Grace Bumbry récompensée du Prix Celletti 2022 au Festival de la vallée d'Itria

Xl_grace-bumbry-prix-rodolfo-celletti-2022 © Clarissa Lapolla

Depuis 1975, le Festival de la vallée d'Itria se tient chaque été à Martina Franca dans les Pouilles italiennes et s’est fait une spécialité de redécouvrir des grandes œuvres méconnues du répertoire belcantiste dans leur version originale et dans le respect des types de voix voulues par leur compositeur. Une volonté initiée par l’un des directeurs artistiques emblématiques de l’événement, le musicologue Rodolfo Celletti, grand spécialiste des voix d’opéra qui voyait dans le Festival l’occasion de mettre en pratique les théories qu’il avait longtemps étudiées.

En hommage au directeur artistique, le Festival de la vallée d'Itria décerne chaque année depuis 2010 le Prix Celletti : un prix qui salue les grandes prestations vocales et « les interprètes sachant manier leur instrument vocal », tantôt capables de lancer les notes les plus hautes sans les crier, tantôt de maîtriser leur souffle dans les airs les plus exigeants. Parmi les titulaires du Prix Celletti, on trouve notamment Ruggero Raimondi en 2016 ou Ramon Vargas l’année suivante. Et cette année, le Prix Rodolfo Celletti 2022 revient à la mezzo-soprano Grace Bumbry, décerné durant l’entracte de la deuxième représentation de Beatrice di Tenda de Bellini, au Palazzo Ducale de Martina Franca (on rendait compte de la production).

Tout au long de sa carrière, Grace Bumbry s’est imposée comme une des chanteuses les plus charismatiques du XXème siècle, à la fois tragédienne exceptionnelle et interprète inoubliable du répertoire verdien, mais qui reste aussi dans les mémoires pour son rôle de Venus au Festival de Bayreuth – première interprète à la peau noire du Festival, heurtant manifestement la sensibilité de certains spectateurs avant que Wieland Wagner n’assène que son « grand-père écrivait pour des couleurs de voix, non pour des couleurs de peau ».

En décernant son prix à Grace Bumbry, le Festival de la vallée d'Itria entendait notamment saluer « une artiste ayant sans aucun doute contribué à une meilleure compréhension de la voix féminine en s’affranchissant des stéréotypes sur ce qu’une soprano ou une mezzo-soprano peut chanter ». Pour mémoire, Grace Bumbry avait interprété le rôle de Norma lors de l’édition 1977 du festival (à l'invitation de Rodolfo Celletti en personne), avec sa tessiture de mezzo et son timbre sombre, tranchant avec l’habitude d’un rôle distribué à des sopranos.

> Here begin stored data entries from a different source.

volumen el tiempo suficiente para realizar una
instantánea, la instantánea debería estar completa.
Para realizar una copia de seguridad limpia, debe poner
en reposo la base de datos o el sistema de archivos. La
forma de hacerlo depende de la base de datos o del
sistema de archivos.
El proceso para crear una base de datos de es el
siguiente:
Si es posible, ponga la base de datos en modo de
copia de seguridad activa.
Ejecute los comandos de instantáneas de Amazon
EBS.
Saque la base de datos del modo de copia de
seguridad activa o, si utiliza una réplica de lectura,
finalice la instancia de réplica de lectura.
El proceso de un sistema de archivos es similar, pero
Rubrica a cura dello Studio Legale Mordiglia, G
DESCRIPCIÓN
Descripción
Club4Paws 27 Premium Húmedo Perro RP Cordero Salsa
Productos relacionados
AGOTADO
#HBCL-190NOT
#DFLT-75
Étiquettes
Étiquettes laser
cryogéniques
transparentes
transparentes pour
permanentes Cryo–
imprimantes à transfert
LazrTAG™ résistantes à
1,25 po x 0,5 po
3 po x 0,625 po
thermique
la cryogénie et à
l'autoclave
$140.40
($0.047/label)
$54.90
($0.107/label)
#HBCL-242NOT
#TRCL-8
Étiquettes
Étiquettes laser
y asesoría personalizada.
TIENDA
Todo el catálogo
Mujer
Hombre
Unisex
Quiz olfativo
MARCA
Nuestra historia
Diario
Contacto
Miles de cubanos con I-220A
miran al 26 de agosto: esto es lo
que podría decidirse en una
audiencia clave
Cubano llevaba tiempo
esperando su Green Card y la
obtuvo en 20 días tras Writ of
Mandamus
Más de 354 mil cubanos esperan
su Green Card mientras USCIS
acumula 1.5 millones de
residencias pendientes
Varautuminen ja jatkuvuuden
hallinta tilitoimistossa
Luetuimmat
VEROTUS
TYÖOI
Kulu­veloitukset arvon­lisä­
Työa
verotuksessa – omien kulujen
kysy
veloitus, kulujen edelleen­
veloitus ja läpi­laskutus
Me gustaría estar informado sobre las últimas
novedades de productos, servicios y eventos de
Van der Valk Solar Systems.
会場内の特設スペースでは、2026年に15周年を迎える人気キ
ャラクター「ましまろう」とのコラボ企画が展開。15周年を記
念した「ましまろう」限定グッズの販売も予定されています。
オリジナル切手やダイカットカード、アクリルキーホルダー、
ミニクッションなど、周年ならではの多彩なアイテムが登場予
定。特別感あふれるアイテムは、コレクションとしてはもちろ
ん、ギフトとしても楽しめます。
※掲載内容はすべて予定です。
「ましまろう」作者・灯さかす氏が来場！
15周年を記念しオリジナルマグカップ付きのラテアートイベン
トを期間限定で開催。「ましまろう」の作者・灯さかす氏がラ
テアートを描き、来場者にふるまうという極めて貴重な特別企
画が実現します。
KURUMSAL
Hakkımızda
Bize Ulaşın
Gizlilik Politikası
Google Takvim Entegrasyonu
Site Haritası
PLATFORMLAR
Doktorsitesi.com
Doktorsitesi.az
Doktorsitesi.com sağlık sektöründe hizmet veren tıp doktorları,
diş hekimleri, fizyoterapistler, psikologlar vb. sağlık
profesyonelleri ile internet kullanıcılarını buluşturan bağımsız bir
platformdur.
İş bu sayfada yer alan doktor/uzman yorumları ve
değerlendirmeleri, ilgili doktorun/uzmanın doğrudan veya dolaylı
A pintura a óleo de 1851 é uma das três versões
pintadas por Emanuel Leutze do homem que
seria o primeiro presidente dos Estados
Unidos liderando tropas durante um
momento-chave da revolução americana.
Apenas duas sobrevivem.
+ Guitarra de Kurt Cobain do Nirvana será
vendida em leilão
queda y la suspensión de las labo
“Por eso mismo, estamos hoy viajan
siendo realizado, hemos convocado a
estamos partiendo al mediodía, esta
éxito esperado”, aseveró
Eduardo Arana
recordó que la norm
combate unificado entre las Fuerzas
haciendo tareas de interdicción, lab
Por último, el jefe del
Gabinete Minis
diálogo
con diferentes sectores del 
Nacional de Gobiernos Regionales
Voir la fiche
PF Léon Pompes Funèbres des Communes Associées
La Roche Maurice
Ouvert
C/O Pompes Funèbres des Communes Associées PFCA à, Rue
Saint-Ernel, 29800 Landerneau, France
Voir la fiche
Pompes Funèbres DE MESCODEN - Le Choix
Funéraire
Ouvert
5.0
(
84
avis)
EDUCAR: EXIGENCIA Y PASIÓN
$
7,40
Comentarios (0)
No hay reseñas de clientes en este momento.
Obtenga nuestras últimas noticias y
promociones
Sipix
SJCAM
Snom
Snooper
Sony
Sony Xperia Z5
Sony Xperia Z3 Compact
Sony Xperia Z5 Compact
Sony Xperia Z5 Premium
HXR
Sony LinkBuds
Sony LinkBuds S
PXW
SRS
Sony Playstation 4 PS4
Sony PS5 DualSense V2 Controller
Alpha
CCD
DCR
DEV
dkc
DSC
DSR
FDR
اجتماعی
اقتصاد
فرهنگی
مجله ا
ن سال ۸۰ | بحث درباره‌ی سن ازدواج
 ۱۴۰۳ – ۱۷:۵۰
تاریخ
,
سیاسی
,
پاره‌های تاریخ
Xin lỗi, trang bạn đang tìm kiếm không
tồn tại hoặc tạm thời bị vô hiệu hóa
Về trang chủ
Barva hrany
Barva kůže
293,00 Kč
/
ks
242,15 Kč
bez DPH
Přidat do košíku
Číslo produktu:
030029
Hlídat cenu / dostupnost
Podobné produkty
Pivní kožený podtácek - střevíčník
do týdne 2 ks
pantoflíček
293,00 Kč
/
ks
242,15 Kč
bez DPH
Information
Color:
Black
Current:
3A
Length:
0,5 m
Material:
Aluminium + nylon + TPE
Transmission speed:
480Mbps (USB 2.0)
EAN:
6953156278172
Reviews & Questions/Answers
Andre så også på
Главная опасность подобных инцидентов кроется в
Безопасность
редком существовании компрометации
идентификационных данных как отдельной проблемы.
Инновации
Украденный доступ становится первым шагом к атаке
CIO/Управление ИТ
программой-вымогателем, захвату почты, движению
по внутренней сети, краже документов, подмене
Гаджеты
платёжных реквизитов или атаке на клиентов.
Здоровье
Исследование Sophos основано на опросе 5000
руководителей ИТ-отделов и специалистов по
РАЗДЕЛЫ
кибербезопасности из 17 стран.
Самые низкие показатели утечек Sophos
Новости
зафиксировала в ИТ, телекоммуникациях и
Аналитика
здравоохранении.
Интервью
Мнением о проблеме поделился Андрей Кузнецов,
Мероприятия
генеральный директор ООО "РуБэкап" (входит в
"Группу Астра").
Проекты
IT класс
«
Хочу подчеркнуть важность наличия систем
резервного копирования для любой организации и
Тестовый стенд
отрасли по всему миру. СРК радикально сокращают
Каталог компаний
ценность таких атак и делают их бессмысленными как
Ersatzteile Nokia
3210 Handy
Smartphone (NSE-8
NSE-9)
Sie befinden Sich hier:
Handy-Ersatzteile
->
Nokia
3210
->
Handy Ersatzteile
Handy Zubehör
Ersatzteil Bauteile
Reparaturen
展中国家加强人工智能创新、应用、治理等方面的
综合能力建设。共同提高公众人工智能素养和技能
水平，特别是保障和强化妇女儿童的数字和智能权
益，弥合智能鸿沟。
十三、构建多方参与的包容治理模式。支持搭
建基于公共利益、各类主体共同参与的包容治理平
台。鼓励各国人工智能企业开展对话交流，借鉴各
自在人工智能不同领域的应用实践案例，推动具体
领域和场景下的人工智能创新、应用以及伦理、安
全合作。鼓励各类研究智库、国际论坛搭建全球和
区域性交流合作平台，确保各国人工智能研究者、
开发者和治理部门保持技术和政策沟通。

Grace Bumbry y faisait alors la démonstration « que chaque voix est unique dans son individualité et que les rôles peuvent être interprétés selon la voix de chacun, sans s’imposer de carcan de catégories théoriques ». Lors de la remise du prix et du haut de ses 85 ans, Grace Bumbry s’est dite « particulièrement honorée d'être présente pour recevoir ce prix prestigieux et d'être la première interprète afro-américaine à avoir cet honneur ».